When Ginsburg raised the question of a TPP–VWF connection with his lab, a graduate student named Gallia Levy asked to take on the task of finding which gene could be at the root of the problem. A colleague from the Albert Einstein College of Medicine, Han-Mou Tsai, had measured patients’ ability to cleave VWF, and also had the family pedigrees for these patients, opening the door to tracing the genetic cause.
“The Human Genome project was not yet complete, so there was a real possibility that gene was in a region that hadn’t been sequenced yet. We didn’t have the option of sequencing an individual’s whole genome, the way we can today, so we really didn’t know what we would find.” recalls Levy, M.D., Ph.D., who is now the chief medical and product strategy officer at Spark Therapeutics. “It was exciting and at the same time felt like a lot of responsibility.”
Through a technique called positional cloning — which involves first figuring out on which chromosome the potential gene of interest lies, then narrowing down the gene candidates and testing them one by one — Levy found the culprit.
It was a gene that’s responsible for making a protein called ADAMTS13, which typically chops up the VWF into appropriate sizes. Without the properly functioning gene, patients with congenital TTP were missing ADAMTS13, resulting in VWF chains that were too long and too sticky to allow proper blood flow. These findings were featured on the cover of a 2001 issue of the journal Nature(link is external).

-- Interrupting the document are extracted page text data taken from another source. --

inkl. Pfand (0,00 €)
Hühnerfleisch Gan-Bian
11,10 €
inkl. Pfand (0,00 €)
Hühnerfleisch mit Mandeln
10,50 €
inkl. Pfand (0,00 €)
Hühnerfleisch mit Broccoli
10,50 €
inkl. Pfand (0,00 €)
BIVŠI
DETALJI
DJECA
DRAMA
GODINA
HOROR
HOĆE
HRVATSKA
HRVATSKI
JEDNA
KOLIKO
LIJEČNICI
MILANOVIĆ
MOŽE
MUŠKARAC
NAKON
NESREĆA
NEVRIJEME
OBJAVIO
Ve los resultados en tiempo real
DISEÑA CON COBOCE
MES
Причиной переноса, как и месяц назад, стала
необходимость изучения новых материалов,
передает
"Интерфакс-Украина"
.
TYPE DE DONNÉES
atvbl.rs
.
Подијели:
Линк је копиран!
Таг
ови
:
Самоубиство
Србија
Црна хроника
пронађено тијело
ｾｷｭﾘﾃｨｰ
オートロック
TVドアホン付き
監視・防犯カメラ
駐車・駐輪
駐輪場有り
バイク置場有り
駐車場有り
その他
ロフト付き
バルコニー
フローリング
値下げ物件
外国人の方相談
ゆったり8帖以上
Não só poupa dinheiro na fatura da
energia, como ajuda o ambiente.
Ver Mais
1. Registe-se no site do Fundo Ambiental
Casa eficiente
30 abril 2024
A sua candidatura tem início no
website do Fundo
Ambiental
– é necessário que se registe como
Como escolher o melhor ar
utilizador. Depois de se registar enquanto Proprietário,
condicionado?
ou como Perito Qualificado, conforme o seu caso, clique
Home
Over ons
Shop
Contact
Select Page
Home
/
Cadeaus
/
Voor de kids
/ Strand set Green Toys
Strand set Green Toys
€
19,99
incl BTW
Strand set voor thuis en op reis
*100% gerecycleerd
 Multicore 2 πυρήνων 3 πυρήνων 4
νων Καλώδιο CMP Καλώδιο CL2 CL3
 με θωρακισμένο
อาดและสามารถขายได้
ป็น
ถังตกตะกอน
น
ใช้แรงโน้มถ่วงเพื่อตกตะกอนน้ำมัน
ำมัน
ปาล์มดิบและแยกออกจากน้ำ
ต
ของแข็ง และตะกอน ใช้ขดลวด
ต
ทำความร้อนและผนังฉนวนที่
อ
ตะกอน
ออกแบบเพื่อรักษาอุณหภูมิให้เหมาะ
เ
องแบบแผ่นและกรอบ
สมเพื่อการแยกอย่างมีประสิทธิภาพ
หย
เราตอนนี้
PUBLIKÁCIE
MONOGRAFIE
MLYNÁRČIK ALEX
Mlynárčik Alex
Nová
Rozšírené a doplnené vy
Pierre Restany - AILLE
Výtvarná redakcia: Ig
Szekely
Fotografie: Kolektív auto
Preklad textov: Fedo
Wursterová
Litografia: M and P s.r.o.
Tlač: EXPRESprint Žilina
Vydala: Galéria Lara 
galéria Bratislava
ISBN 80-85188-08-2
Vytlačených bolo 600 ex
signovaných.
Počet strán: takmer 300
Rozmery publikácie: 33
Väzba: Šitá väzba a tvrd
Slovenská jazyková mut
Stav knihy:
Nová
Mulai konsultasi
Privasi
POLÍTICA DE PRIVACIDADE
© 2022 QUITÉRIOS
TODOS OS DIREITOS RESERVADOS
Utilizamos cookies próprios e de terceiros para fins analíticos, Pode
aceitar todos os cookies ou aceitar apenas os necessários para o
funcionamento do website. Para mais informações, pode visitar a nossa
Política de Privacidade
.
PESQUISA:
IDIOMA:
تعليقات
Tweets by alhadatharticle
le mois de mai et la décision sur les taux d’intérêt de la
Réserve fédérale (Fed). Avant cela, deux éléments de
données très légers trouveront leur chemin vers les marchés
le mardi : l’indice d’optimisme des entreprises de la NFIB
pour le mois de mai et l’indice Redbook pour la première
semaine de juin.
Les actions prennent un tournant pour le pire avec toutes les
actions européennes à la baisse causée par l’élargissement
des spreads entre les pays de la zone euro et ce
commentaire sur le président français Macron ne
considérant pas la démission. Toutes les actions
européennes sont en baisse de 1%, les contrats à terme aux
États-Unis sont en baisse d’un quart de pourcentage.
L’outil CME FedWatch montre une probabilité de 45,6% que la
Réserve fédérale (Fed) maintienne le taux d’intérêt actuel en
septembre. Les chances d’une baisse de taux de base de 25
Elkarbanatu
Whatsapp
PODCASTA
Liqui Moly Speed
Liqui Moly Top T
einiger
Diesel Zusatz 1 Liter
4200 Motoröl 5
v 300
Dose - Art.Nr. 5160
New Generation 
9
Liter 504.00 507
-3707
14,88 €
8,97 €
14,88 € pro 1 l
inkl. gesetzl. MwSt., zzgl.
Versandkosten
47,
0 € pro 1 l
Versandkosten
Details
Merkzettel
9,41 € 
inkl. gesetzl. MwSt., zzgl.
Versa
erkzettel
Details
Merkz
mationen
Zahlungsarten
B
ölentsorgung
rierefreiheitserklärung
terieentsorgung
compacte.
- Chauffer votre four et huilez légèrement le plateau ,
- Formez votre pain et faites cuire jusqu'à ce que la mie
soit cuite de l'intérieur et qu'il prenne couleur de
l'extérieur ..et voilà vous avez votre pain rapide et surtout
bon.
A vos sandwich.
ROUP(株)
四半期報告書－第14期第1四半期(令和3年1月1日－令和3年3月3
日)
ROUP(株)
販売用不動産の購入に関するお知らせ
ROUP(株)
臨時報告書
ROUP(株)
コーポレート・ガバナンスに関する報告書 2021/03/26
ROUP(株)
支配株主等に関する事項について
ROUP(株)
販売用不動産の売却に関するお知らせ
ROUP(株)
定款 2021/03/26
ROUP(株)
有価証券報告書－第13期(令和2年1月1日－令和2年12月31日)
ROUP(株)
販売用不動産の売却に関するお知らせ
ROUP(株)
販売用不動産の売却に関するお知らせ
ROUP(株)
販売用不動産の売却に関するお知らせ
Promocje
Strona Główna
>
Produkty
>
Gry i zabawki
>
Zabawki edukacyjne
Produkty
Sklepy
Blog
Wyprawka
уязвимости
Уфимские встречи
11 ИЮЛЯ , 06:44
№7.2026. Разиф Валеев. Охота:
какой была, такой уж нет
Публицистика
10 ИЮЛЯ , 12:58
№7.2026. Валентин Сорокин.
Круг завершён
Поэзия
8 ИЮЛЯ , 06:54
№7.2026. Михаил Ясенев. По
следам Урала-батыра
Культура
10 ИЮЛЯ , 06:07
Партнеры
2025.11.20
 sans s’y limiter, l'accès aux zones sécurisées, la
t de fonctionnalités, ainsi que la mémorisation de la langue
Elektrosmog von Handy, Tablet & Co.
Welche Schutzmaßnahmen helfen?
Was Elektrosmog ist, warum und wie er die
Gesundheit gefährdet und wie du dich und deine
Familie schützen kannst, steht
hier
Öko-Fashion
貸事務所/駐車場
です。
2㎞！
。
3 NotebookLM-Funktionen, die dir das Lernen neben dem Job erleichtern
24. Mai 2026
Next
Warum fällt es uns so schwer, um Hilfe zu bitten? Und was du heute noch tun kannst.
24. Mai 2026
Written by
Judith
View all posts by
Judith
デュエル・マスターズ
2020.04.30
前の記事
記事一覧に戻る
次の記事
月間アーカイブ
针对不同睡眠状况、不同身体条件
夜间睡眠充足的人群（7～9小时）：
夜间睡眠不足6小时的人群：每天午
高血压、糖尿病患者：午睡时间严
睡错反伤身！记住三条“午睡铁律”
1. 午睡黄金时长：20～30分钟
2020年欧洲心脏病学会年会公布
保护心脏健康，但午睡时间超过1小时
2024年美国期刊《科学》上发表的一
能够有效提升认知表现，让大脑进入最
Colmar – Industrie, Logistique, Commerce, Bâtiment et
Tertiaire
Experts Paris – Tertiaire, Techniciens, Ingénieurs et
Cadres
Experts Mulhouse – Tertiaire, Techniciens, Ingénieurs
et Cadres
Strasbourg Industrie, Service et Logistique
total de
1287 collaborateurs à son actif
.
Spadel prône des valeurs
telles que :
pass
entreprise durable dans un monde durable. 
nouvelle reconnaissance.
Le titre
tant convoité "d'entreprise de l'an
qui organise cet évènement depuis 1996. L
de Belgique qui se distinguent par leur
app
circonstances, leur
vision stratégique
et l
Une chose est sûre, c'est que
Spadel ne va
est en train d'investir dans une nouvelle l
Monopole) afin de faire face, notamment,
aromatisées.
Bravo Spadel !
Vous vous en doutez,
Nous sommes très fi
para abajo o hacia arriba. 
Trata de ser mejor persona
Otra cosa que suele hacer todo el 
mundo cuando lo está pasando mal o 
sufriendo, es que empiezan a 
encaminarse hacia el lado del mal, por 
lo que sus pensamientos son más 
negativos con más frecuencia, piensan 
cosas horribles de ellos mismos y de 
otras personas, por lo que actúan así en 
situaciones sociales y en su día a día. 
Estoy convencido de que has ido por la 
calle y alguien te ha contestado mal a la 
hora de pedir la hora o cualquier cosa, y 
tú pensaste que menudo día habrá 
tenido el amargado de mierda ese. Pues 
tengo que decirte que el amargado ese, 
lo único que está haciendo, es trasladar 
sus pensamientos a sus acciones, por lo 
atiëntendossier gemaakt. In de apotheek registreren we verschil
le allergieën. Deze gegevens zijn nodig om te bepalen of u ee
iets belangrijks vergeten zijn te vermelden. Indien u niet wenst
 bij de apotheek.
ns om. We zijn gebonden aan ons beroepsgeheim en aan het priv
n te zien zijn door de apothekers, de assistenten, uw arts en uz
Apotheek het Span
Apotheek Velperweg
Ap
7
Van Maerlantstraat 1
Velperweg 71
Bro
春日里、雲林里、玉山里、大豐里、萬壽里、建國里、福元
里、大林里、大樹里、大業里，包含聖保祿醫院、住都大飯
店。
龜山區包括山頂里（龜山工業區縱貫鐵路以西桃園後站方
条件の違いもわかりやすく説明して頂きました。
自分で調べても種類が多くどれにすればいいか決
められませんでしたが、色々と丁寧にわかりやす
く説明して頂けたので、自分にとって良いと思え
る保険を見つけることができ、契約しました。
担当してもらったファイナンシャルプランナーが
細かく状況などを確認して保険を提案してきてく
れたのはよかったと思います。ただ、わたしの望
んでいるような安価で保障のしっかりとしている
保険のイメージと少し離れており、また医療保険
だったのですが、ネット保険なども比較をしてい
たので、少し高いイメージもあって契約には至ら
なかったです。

"The critical thinking I learned by doing basic research ... is something I still use every day." - Gallia Levy, M.D., Ph.D.
Long-term impacts in the clinic and beyond
With the gene and protein identified, it was now possible to generate a purified version of ADAMTS13, also known as the recombinant protein. The U-M Office of Tech Transfer (now Innovation Partnerships) worked to license the rights to the ADMATS13 sequence to Baxter International (now Takeda), and the discovery became the basis of the new FDA-approved treatment.
Since the early 1980s, patients with congenital TTP have been treated with plasma from healthy human blood donors. And while that treatment has lowered the disease’s fatality rate from approximately 90% down to 10 to 20%, it is not entirely without risks.
“The big advantage of the recombinant protein, over human plasma, is that you’re just getting this pure, clean protein,” Ginsburg explains. “With this new treatment, we know exactly what is going into the patient, and at exactly what dose, and we don’t risk exposing the patient to anything else that may be in human plasma.”
The ADAMST13 research continues to influence both Ginsburg research program and Levy’s career, even 20 years later. Researchers in the Ginsburg lab still use animal models of TTP to probe new questions in clotting and blood vessel function. And Levy says the discovery — and the foundational science skills she gained — set the trajectory for her career in industry.
“Even though I don’t do any basic research anymore, the critical thinking I learned by doing basic research under David’s mentorship is something I still use every day,” she says.